A new proposal released Oct. 18 by the FDA to strengthen cybersecurity protection for medical devices, including medical imaging equipment, will supersede a guidance originally issued in 2014.
The new guidance is intended to provide recommendations to the medical device industry regarding cybersecurity device design, labeling and that FDA recommended documentation be included in pre-market submissions for devices vulnerable to cybersecurity threats.
When finalized, the guidance will replace the FDA’s final guidance “Content of Premarket Submission for Management of Cybersecurity in Medical Devices” issued on Oct. 2, 2014.
The guidance may also be applied to the following pre-market submissions for devices containing software (including firmware), programmable logic and software devices:
- Pre-market Notification (510(k)) submissions including Traditional, Special and Abbreviated
- De Novo requests
- Pre-market Approval Applications (PMAs)
- Product Development Protocols (PDPs)
- Humanitarian Device Exemption (HDE) applications.

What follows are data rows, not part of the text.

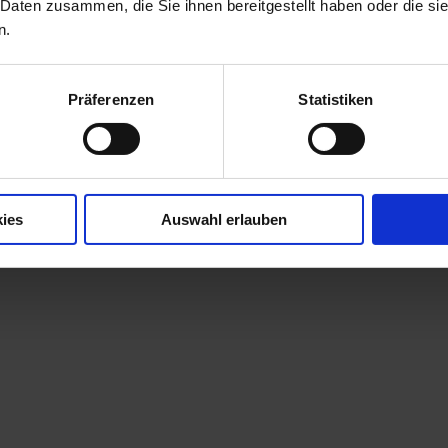
 Daten zusammen, die Sie ihnen bereitgestellt haben oder die s
n.
Präferenzen
Statistiken
ies
Auswahl erlauben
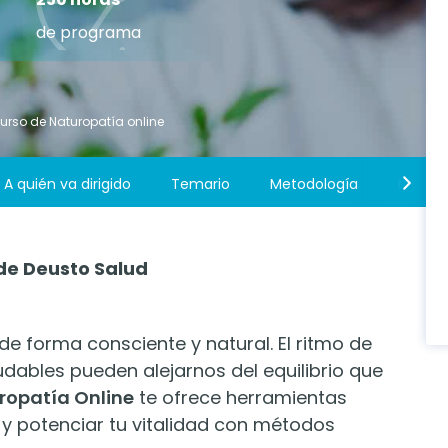
de programa
urso de Naturopatía online
A quién va dirigido
Temario
Metodología
Metodo
de Deusto Salud
 de forma consciente y natural. El ritmo de
ludables pueden alejarnos del equilibrio que
ropatía Online
te ofrece herramientas
 y potenciar tu vitalidad con métodos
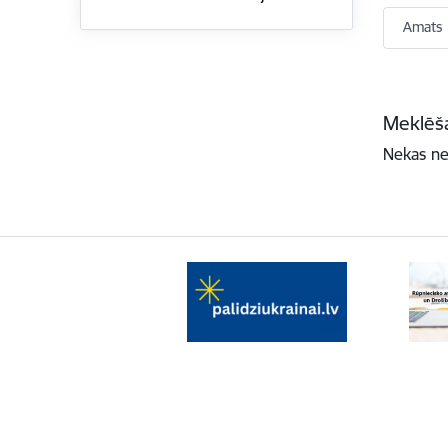
Amats
Meklēša
Nekas ne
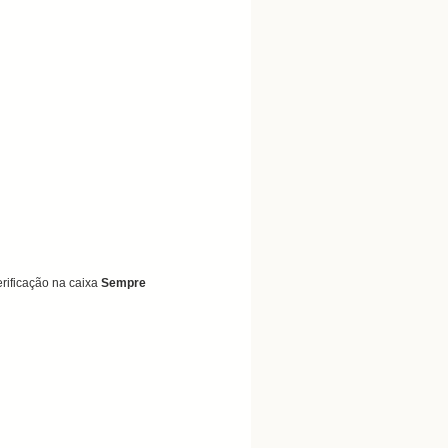
rificação na
caixa
Sempre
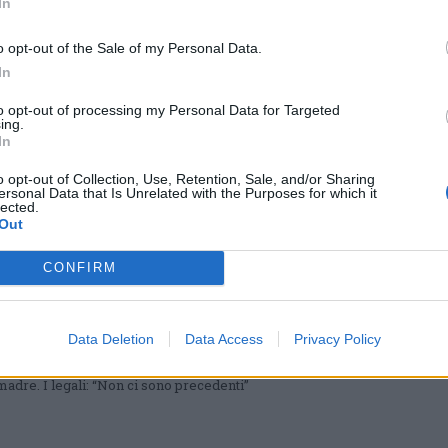
In
o opt-out of the Sale of my Personal Data.
In
BUSTO ARSIZIO
Cazzaniga parla in aula: “Sono
to opt-out of processing my Personal Data for Targeted
innocente, non ho ucciso nessuno“
ing.
In
Così le dichiarazioni spontanee prima dell’ingresso della Corte
d’assise in camera di consiglio. Sentenza nel pomeriggio
o opt-out of Collection, Use, Retention, Sale, and/or Sharing
ersonal Data that Is Unrelated with the Purposes for which it
lected.
Out
CONFIRM
SARONNO
C’è un errore nelle motivazioni della
sentenza di appello per Laura Taroni
Data Deletion
Data Access
Privacy Policy
I giudici della corte d’Assise d’Appello di Milano hanno fissato
un’udienza per rimediare alla mancanza di 13 pagine
relativamente al processo per l’omicidio del marito e della
madre. I legali: “Non ci sono precedenti”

“FDA recognizes that medical device security is a shared responsibility among stakeholders, including health care facilities, patients, health care providers, and manufacturers of medical devices,” the guidance states. “Failure to maintain cybersecurity can result in compromised device functionality, loss of data (medical or personal) authenticity, availability or integrity, or exposure of other connected devices or networks to security threats.”
The FDA will take submitted comments and suggestions regarding the guidance starting Oct. 18.